Task details:
Return only those lines of the records below in which "that" appears.

[Materials provided — start]

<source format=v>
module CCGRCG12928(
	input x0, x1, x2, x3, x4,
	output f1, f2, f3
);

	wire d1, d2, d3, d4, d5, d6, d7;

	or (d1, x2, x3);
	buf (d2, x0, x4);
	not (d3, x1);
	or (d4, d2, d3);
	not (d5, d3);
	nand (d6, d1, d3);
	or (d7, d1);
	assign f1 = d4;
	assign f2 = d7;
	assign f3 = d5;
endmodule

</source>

[Materials provided — finish]
[Materials provided — start]

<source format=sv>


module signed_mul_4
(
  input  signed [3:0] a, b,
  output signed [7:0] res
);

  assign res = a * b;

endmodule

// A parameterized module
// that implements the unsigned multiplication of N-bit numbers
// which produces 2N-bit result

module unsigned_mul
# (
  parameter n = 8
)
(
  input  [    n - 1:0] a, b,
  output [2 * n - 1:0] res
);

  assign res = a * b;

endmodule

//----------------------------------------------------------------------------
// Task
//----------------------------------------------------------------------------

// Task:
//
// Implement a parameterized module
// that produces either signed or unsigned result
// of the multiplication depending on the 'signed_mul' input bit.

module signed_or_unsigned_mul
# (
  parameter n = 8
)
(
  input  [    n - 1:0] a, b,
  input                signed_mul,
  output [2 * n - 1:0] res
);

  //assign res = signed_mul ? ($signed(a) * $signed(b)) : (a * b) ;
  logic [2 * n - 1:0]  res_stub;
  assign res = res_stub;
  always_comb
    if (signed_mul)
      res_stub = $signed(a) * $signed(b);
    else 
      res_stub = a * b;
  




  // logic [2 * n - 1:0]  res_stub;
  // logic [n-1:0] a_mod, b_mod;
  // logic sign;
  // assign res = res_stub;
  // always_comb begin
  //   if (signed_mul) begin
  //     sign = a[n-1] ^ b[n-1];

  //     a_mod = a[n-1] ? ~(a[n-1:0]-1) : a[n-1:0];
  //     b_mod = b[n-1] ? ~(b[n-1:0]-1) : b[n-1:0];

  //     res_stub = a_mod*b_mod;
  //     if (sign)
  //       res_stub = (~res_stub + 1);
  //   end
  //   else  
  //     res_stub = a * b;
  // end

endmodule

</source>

[Materials provided — finish]

Solution to this exercise:
// that implements the unsigned multiplication of N-bit numbers
// that produces either signed or unsigned result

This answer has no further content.